Records provided section start

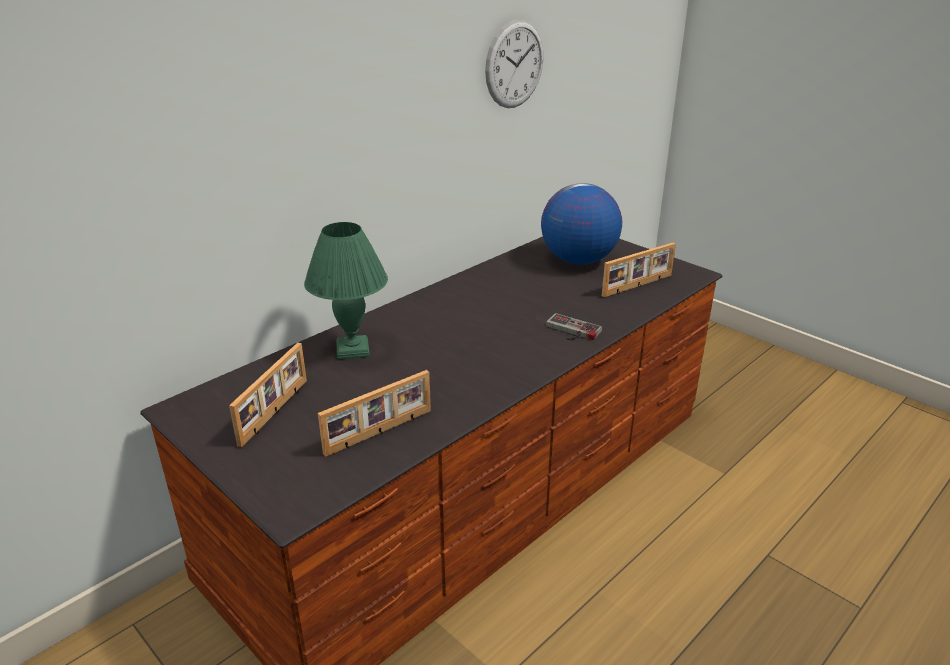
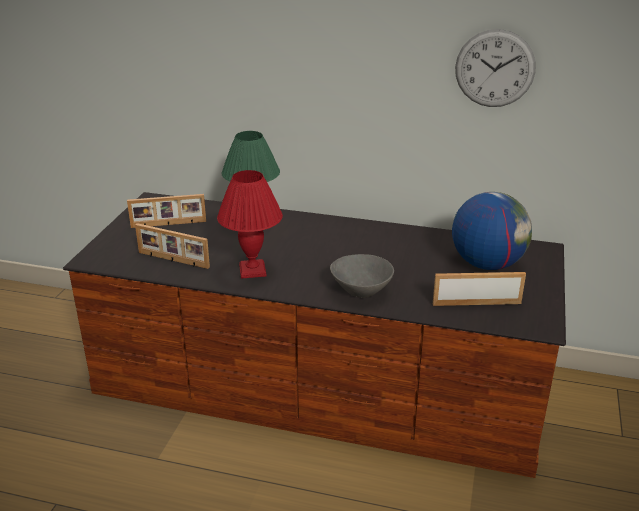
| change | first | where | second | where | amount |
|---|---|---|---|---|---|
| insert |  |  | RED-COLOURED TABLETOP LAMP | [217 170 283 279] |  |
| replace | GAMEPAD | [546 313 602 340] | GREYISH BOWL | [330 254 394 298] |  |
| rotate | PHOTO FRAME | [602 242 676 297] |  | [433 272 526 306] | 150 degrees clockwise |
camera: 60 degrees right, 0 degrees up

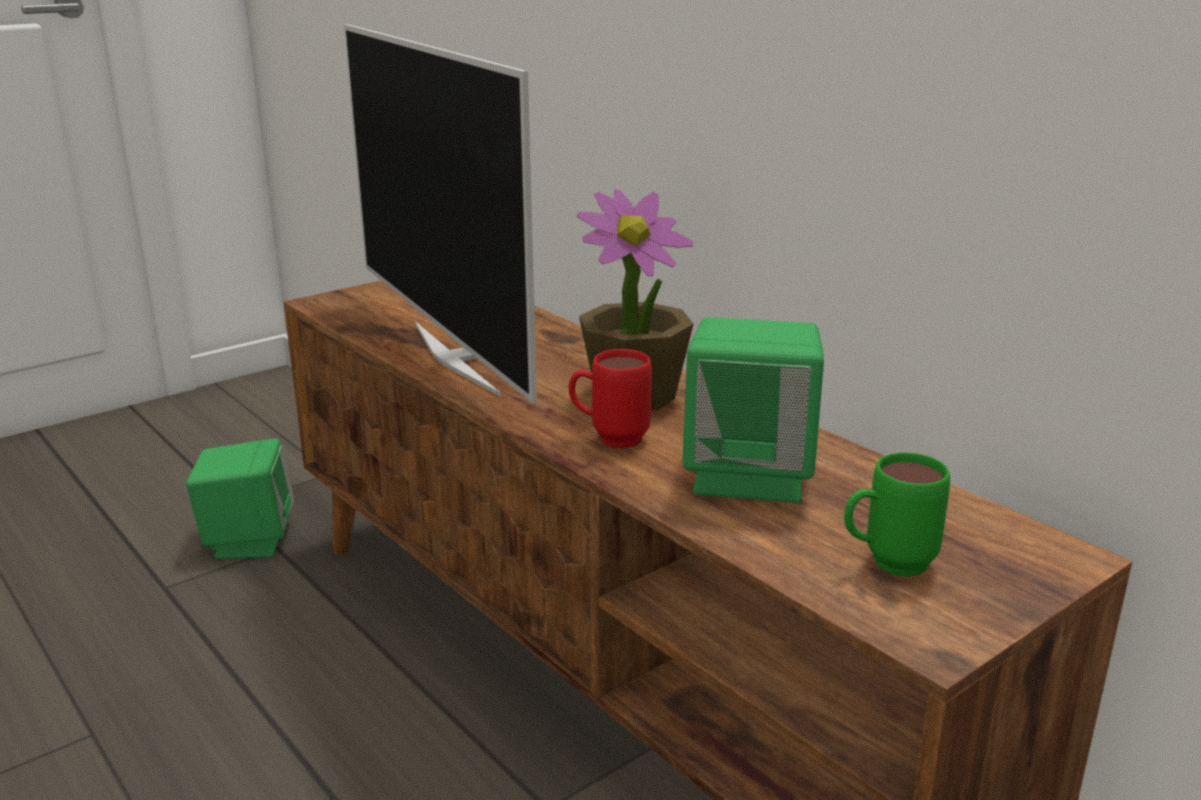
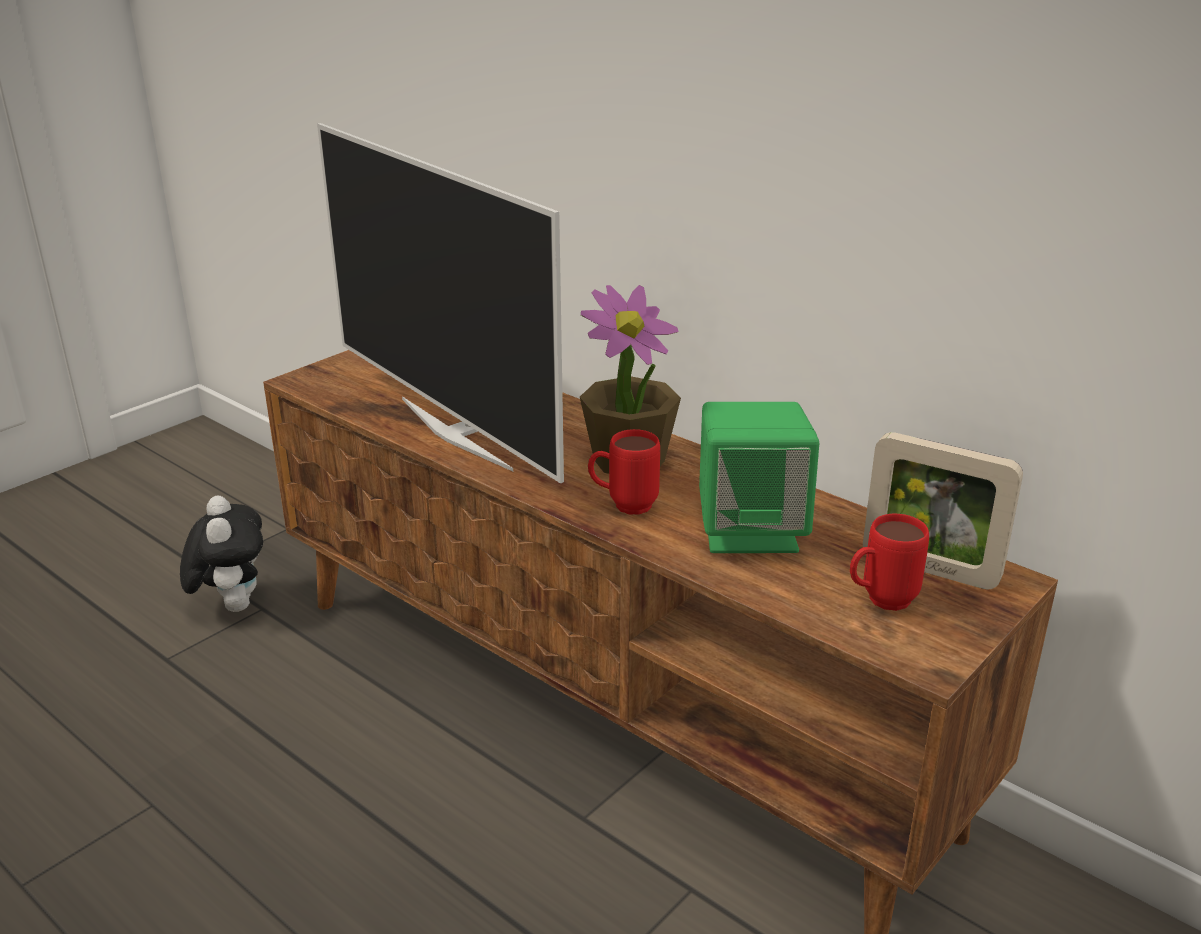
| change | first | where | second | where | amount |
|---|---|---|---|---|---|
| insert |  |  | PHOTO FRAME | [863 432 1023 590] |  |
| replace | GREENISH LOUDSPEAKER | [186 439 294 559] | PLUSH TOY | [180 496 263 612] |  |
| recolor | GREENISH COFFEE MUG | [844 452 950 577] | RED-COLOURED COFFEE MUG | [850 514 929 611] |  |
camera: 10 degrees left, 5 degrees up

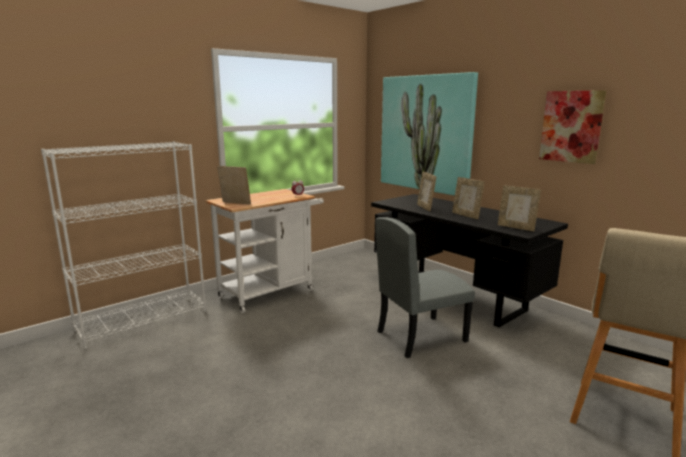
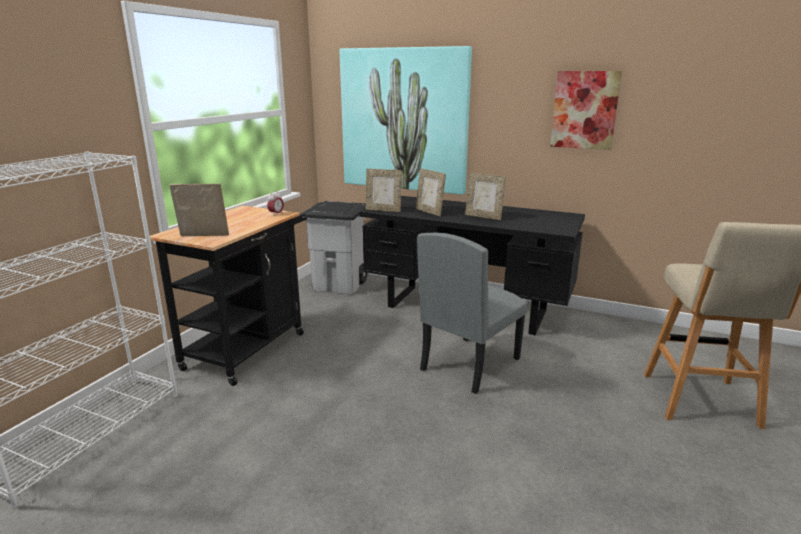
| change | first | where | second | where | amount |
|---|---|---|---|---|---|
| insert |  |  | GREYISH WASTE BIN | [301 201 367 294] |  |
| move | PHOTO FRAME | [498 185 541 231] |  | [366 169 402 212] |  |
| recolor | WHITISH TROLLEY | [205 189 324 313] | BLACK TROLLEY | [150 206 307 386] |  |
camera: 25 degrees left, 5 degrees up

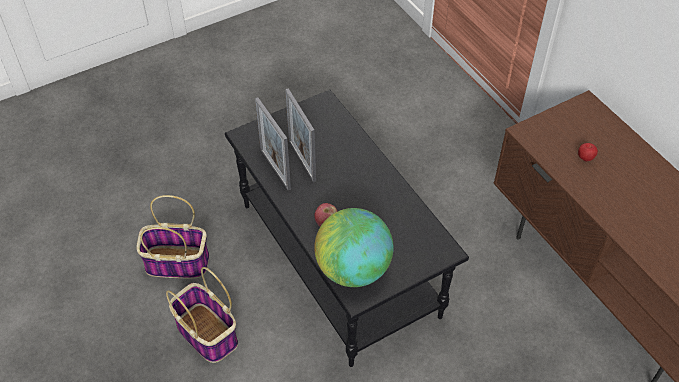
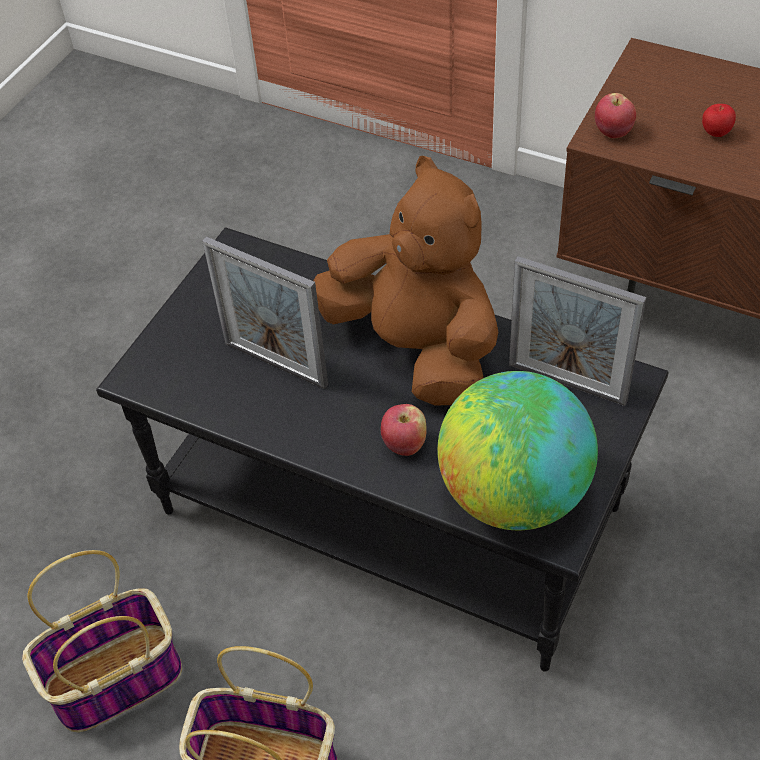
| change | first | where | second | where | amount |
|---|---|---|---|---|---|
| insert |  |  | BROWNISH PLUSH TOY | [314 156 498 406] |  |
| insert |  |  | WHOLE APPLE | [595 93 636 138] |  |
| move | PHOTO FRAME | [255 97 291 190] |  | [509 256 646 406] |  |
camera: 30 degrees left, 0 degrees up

Records provided section end

## Your goal:
Leave the pictures out. Otherwise, output the listing above exactly.

## Output of the task:
| change | first | where | second | where | amount |
|---|---|---|---|---|---|
| insert |  |  | RED-COLOURED TABLETOP LAMP | [217 170 283 279] |  |
| replace | GAMEPAD | [546 313 602 340] | GREYISH BOWL | [330 254 394 298] |  |
| rotate | PHOTO FRAME | [602 242 676 297] |  | [433 272 526 306] | 150 degrees clockwise |
camera: 60 degrees right, 0 degrees up

| change | first | where | second | where | amount |
|---|---|---|---|---|---|
| insert |  |  | PHOTO FRAME | [863 432 1023 590] |  |
| replace | GREENISH LOUDSPEAKER | [186 439 294 559] | PLUSH TOY | [180 496 263 612] |  |
| recolor | GREENISH COFFEE MUG | [844 452 950 577] | RED-COLOURED COFFEE MUG | [850 514 929 611] |  |
camera: 10 degrees left, 5 degrees up

| change | first | where | second | where | amount |
|---|---|---|---|---|---|
| insert |  |  | GREYISH WASTE BIN | [301 201 367 294] |  |
| move | PHOTO FRAME | [498 185 541 231] |  | [366 169 402 212] |  |
| recolor | WHITISH TROLLEY | [205 189 324 313] | BLACK TROLLEY | [150 206 307 386] |  |
camera: 25 degrees left, 5 degrees up

| change | first | where | second | where | amount |
|---|---|---|---|---|---|
| insert |  |  | BROWNISH PLUSH TOY | [314 156 498 406] |  |
| insert |  |  | WHOLE APPLE | [595 93 636 138] |  |
| move | PHOTO FRAME | [255 97 291 190] |  | [509 256 646 406] |  |
camera: 30 degrees left, 0 degrees up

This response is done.